WATCH: Middle School Hitler Homework ‘Flabbergasts’ Parents In Chicago Suburb
A Hitler version of “My Little Pony.” Spongebob Squarepants with swastikas.
Parents of middle schoolers in a Chicago suburb were horrified to find these images in their students’ language arts folders after a teacher gave them a controversial, Hitler-themed assignment, the New York Post reported. Modeled on the celebrated children’s book “If You Give A Mouse A Cookie,” the tweens were expected to create “a comic strip for kids that exemplifies Europe’s appeasement of Hitler.”
The students were encouraged to use “Pictures fun and colorful” and accurate information about the Munich agreement of 1938.
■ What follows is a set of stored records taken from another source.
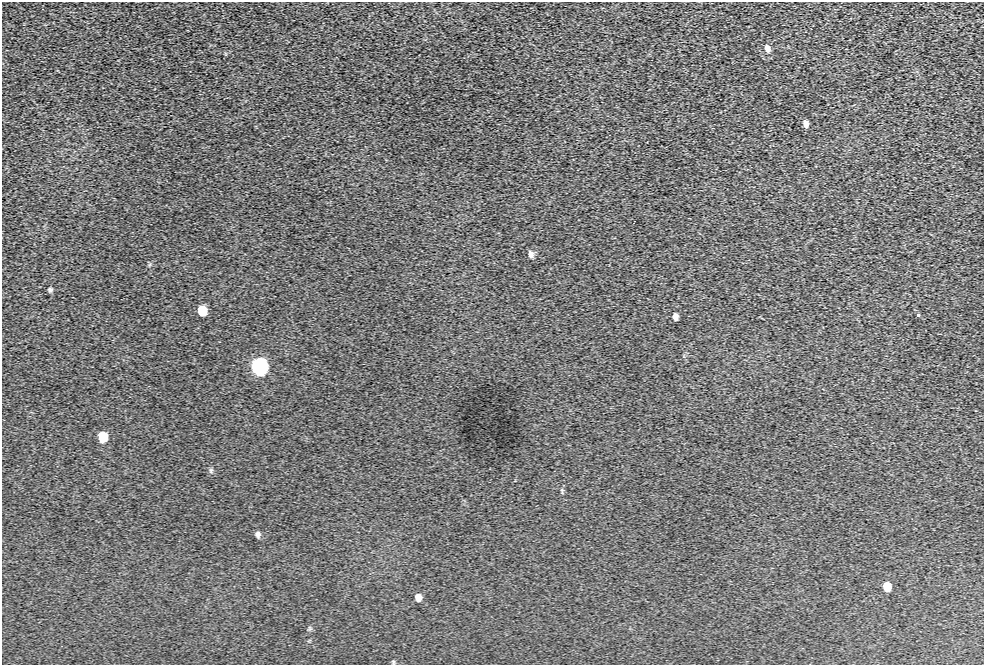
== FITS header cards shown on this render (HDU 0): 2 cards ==
NAXIS1  =                  982 / Axis length
NAXIS2  =                  663 / Axis length

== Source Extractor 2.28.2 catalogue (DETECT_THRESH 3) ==
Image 982 x 663 px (HDU 0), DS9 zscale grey, 1 PNG px = 1 image px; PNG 986 x 667 px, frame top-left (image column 1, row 663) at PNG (2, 2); no overlay
Background 206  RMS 7.1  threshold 21.2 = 3 sigma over >= 5 px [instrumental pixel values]
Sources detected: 16; all 16 listed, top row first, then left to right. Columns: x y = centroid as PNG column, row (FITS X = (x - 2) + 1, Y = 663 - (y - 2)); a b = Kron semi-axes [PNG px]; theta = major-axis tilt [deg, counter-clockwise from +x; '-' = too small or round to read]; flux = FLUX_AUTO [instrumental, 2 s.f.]
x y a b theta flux
767 48 8 6 -75 2800
806 124 7 5 -73 2600
531 254 9 6 -78 1900
50 290 6 5 - 870
202 311 8 7 - 8900
918 315 3 3 - 6400
675 317 6 5 - 2100
259 366 9 8 - 350000
103 437 8 7 - 13000
211 471 8 5 72 900
562 491 10 3 -85 690
258 534 7 6 - 1500
887 586 7 6 - 15000
418 597 7 6 - 3000
310 628 7 4 -89 730
393 662 6 4 -61 590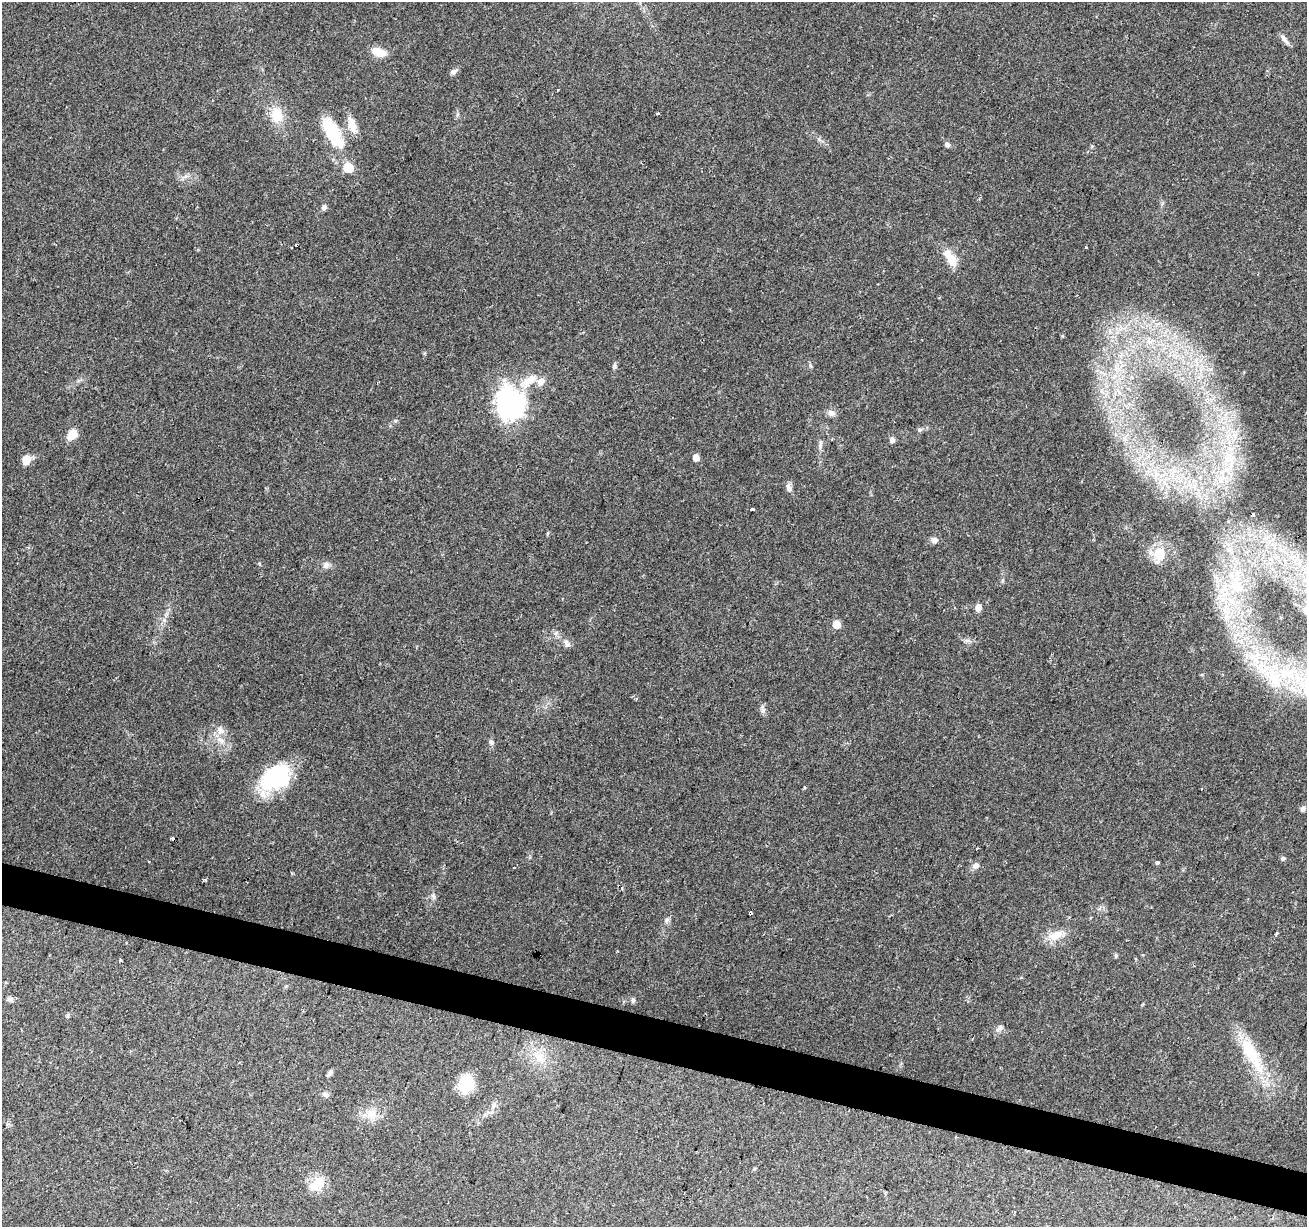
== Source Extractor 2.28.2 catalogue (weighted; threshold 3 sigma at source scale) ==
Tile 6 of 4 x 4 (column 2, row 2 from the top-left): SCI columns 1307-2611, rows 2671-3895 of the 5230 x 5403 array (HDU 1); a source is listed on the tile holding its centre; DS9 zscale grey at full resolution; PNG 1309 x 1229 px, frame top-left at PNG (2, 2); no overlay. Shown black and unused: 3% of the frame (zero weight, under 2 of 3 exposures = <1% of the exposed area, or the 3 px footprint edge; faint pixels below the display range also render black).
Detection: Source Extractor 2.28.2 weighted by HDU 2 'WHT'; one run over the whole footprint, this tile lists its part. Background 0.0965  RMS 0.0063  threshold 0.0282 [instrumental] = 3 sigma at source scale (4.5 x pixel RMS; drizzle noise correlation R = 1.50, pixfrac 1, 0.0396/0.0396 arcsec/px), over >= 5 px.
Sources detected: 74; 1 inside a brighter object's white glare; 6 cosmic-ray / hot-pixel residue — not listed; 4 inside a brighter listed object's ellipse — not listed separately; the other 63 listed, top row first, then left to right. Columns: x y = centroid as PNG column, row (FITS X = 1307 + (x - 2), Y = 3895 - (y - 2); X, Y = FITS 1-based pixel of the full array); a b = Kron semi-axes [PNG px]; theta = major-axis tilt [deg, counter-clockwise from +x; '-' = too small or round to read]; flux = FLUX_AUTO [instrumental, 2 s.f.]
“I asked him, ‘Did you ask the teacher if you could use these images?’ and he said, ‘Yes,’” one concerned mom, Kelly Masterton, told a local news station. “Not sure what’s an appropriate manner to use a swastika.”
“I don’t think she did it on purpose, to be anti-Semitic,” Masterton added. “I think she was trying to teach that there was propaganda … It did not come through the assignment that way.”
The school district apologized to parents in a letter, saying the “‘cartoonish’ elements of the activity… did not fully represent the intent of the teachers.”